Neither confounding the persons, nor dividing the substance; For one is the person of the Father, another of the Son, another of the Holy Ghost;

But the Godhead of the Father, and of the Son, and of the Holy Ghost, is all one, the glory equal, the majesty co-eternal; Such as the Father is, such is the Son, such is the Holy Ghost;

The Father uncreated, the Son uncreated, the Holy Ghost uncreated;

The Father immense, the Son immense, the Holy Ghost

immense;

The Father eternal, the Son eternal, the Holy Ghost eternal; and yet there are not three eternals, but one eternal;

As, also, there are not three uncreated, nor three immense; but one uncreated, and one immense. In like manner the Father is Almighty, the Son Almighty, the Holy Ghost Almighty ;

And yet there are not three Almighties, but one Almighty.
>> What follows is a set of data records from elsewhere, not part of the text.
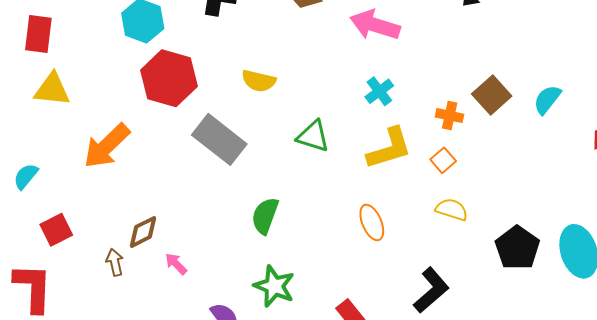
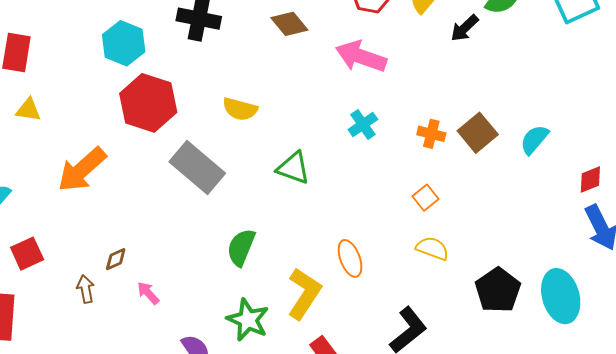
yellow triangle: (52, 89) -> (28, 110), size x0.7
orange cross: (450, 116) -> (431, 134), moved
yellow L-shape: (389, 148) -> (304, 294), moved, turned -42
brown diamond: (143, 232) -> (116, 259), size x0.7

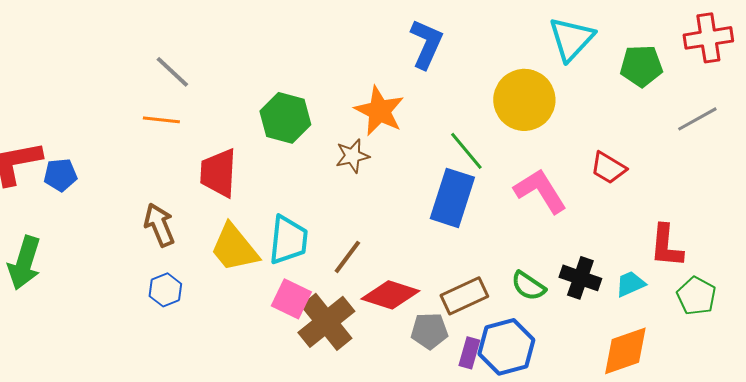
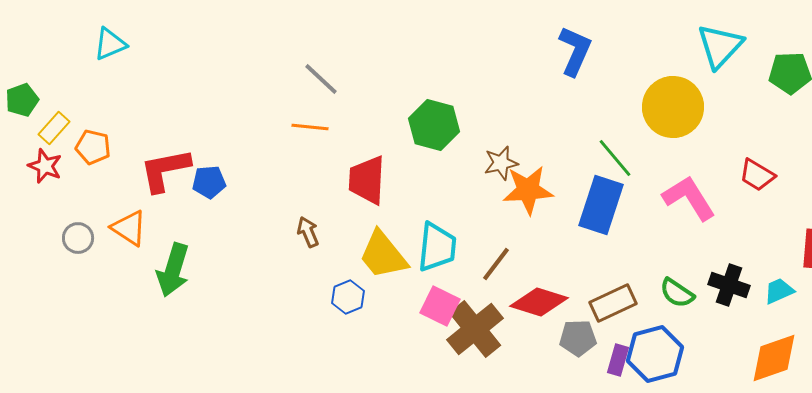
orange star: (379, 111) -> (528, 190), moved, turned -30
brown arrow: (159, 225) -> (308, 232), size x0.7
blue hexagon: (165, 290) -> (348, 297), moved

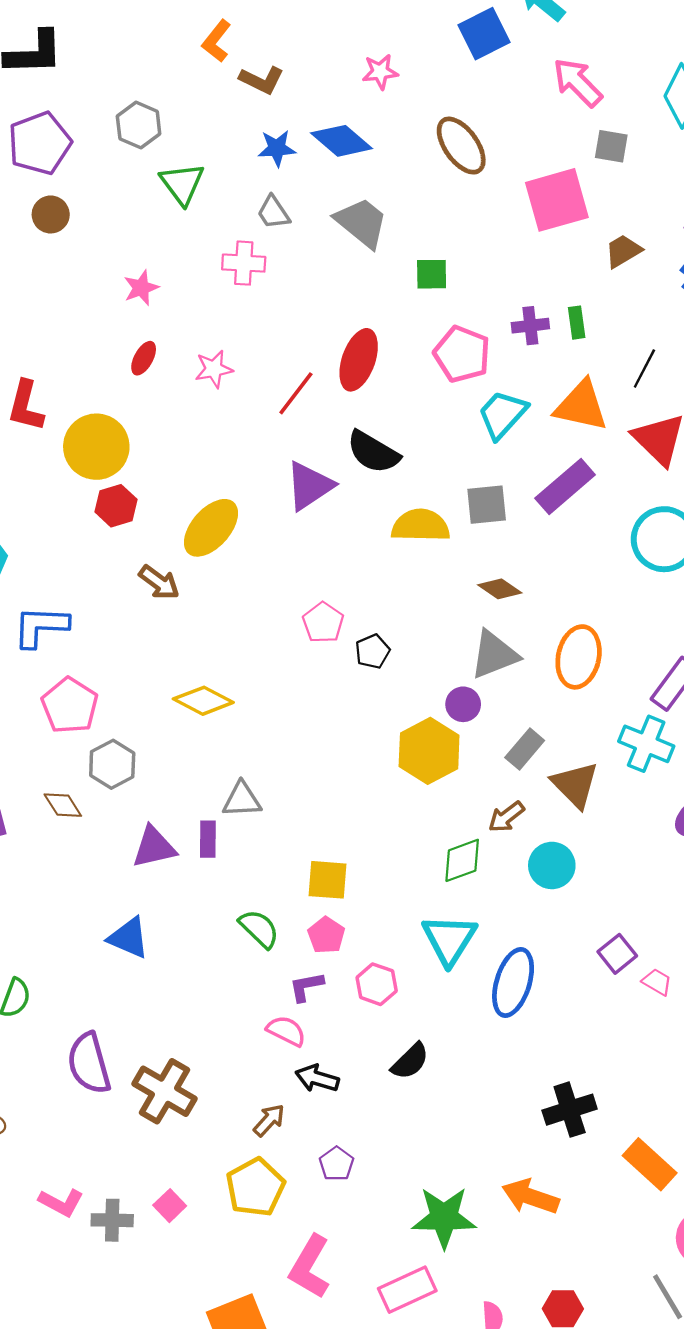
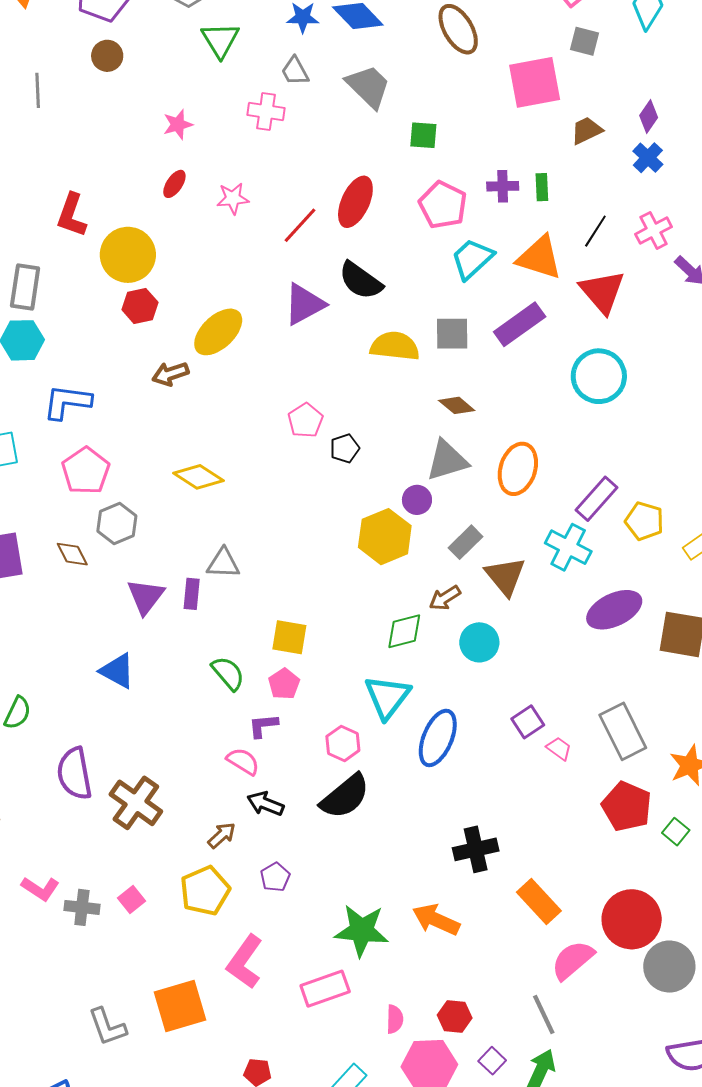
brown arrow: (159, 582) -> (170, 374), turned 120
purple triangle: (154, 847) -> (146, 596), turned -45
pink hexagon: (377, 984) -> (343, 743), moved
black semicircle: (410, 1061) -> (345, 796), size x1.5

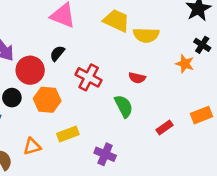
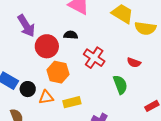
black semicircle: (57, 53) -> (71, 35), turned 48
black circle: (12, 98) -> (28, 89), moved
orange triangle: (32, 146) -> (46, 97), moved

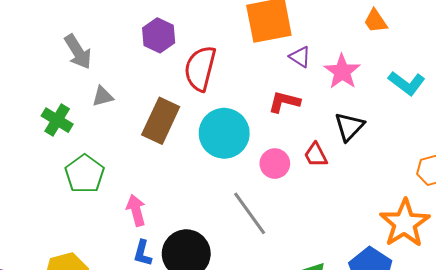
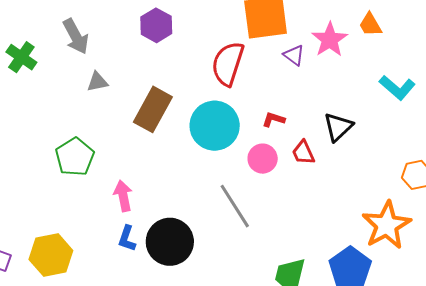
red semicircle: (200, 68) -> (228, 64), moved
pink star: (342, 72) -> (330, 40), moved
red L-shape: (284, 102) -> (273, 119), moved, size x0.7
green cross: (57, 120) -> (21, 57), moved

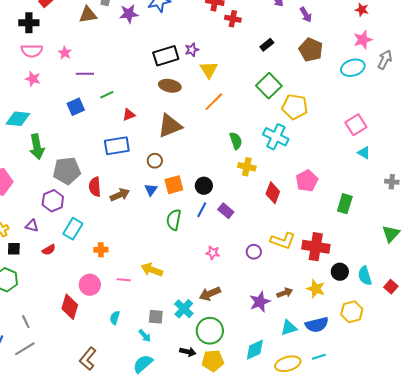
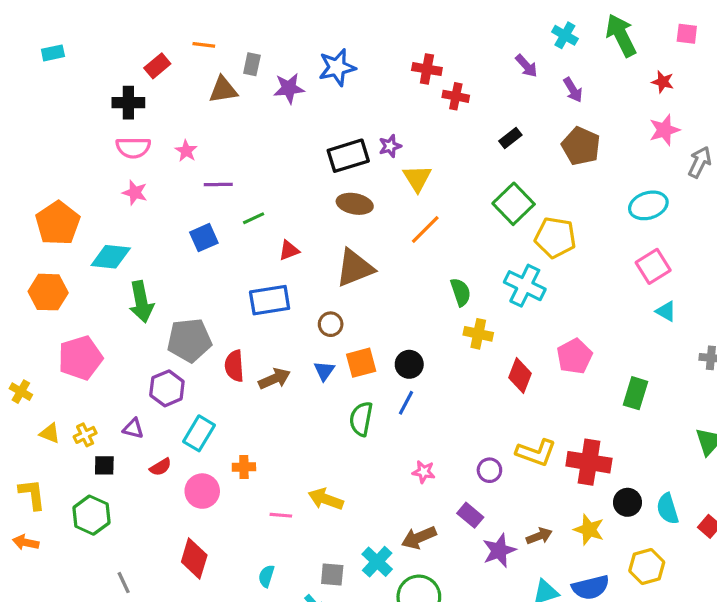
cyan ellipse: (353, 68) -> (648, 205), moved
purple rectangle: (226, 211) -> (470, 515), moved
pink circle: (90, 285) -> (202, 491), moved

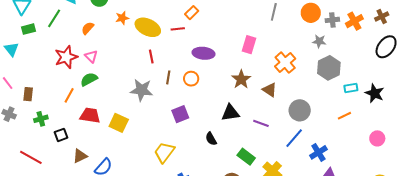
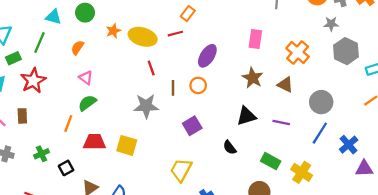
purple ellipse: (203, 53) -> (207, 56), turned -55
red star: (66, 57) -> (33, 81), moved
brown rectangle: (28, 94) -> (22, 116), moved

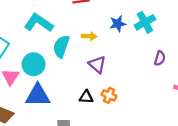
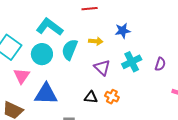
cyan cross: (145, 22) -> (132, 62), moved
cyan circle: (34, 64) -> (42, 54), moved

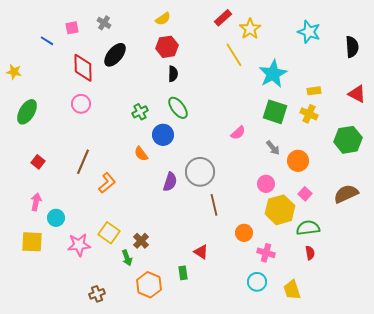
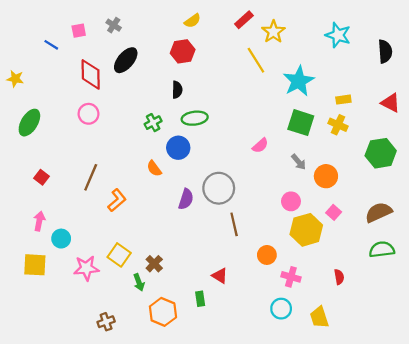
yellow semicircle: (163, 19) -> (192, 21), moved
black semicircle: (173, 74) -> (177, 90), moved
green ellipse: (178, 108) -> (195, 118), turned -60
green semicircle: (308, 228) -> (382, 249), moved

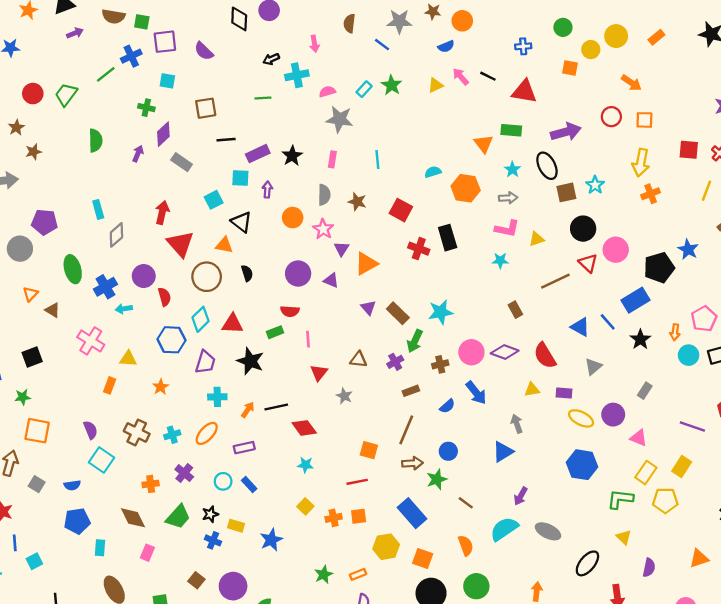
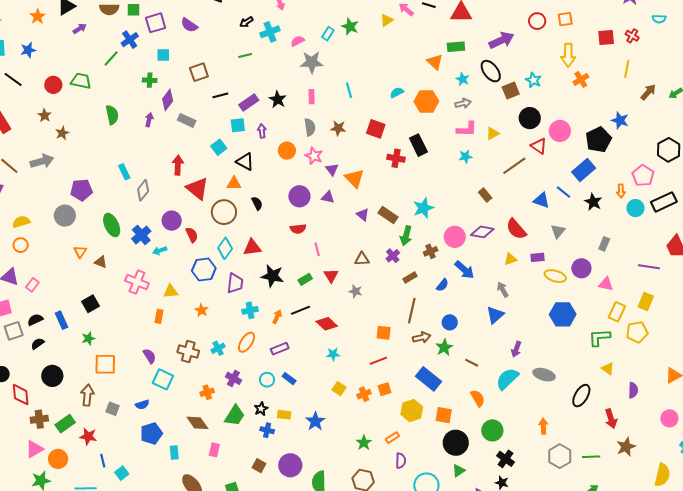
green trapezoid: (66, 95) -> (81, 81), turned 75
orange triangle: (366, 264) -> (354, 178), turned -35
green rectangle: (275, 332) -> (305, 279), moved

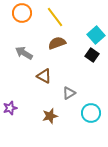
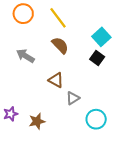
brown semicircle: (57, 43) -> (60, 45), turned 66
brown triangle: (44, 76) -> (56, 80), moved
brown star: (50, 116) -> (37, 121), moved

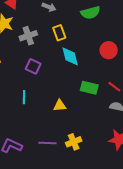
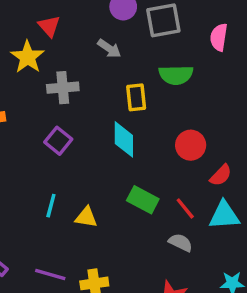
yellow rectangle: (59, 33) -> (136, 97), moved
cyan line: (24, 97) -> (51, 206), moved

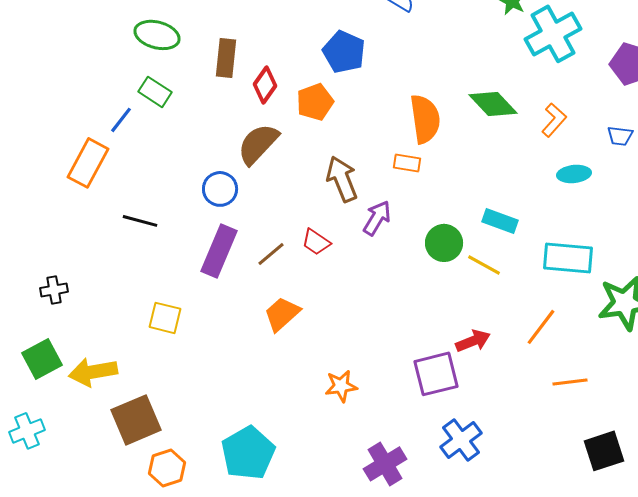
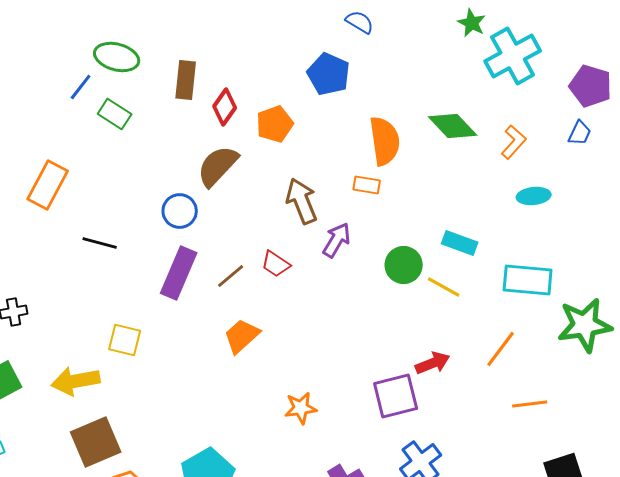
blue pentagon: (344, 52) -> (329, 74), moved
blue line: (121, 120) -> (81, 87), moved
blue trapezoid: (620, 136) -> (580, 133), moved, turned -72
yellow arrow: (93, 372) -> (76, 381), moved

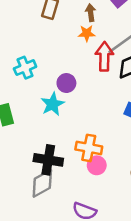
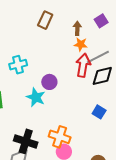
orange star: (87, 33) -> (81, 44), moved
cyan star: (53, 104) -> (36, 97), turned -30

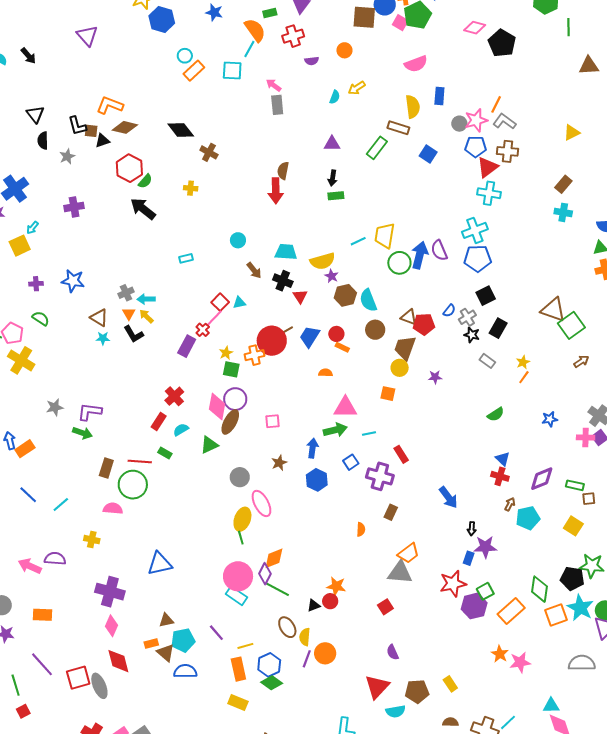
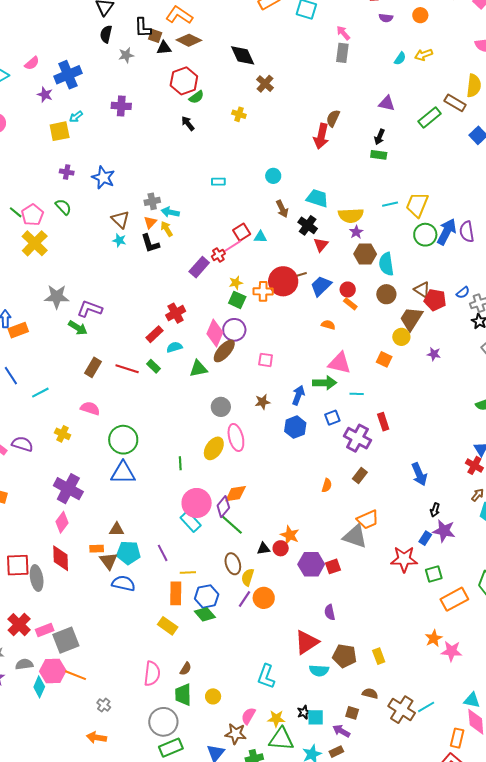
black arrow: (143, 209) -> (188, 123), size x0.6
gray star: (55, 407) -> (57, 297), size x1.4
green circle: (133, 485) -> (123, 440), moved
green line: (241, 538) -> (180, 463), moved
purple hexagon: (474, 606) -> (311, 564), moved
So the Father is God, the Son is God, the Holy Ghost is God;

And yet there are not three, but one God.

So, likewise, the Father is Lord, the Son is Lord, the Holy Ghost is Lord;

And yet there are not three Lords, but one Lord.

For, as we are co:npelled by the Christian truth to acknowledge every person particularly to be Lord and God;

So we are forbidden by the Catholic religion, to say there are three Gods, or three Lords.

The Father is made of none, neither created nor begotten; The Son is from the Father alone, not made, not created, but begotten;

The Holy Ghost is from the Father and the Son, not made, not created, not begotten, but proceeding;

There is, therefore, one Father, not three Fathers; one Son, not three Sons; one Holy Ghost, not three Holy Ghosts.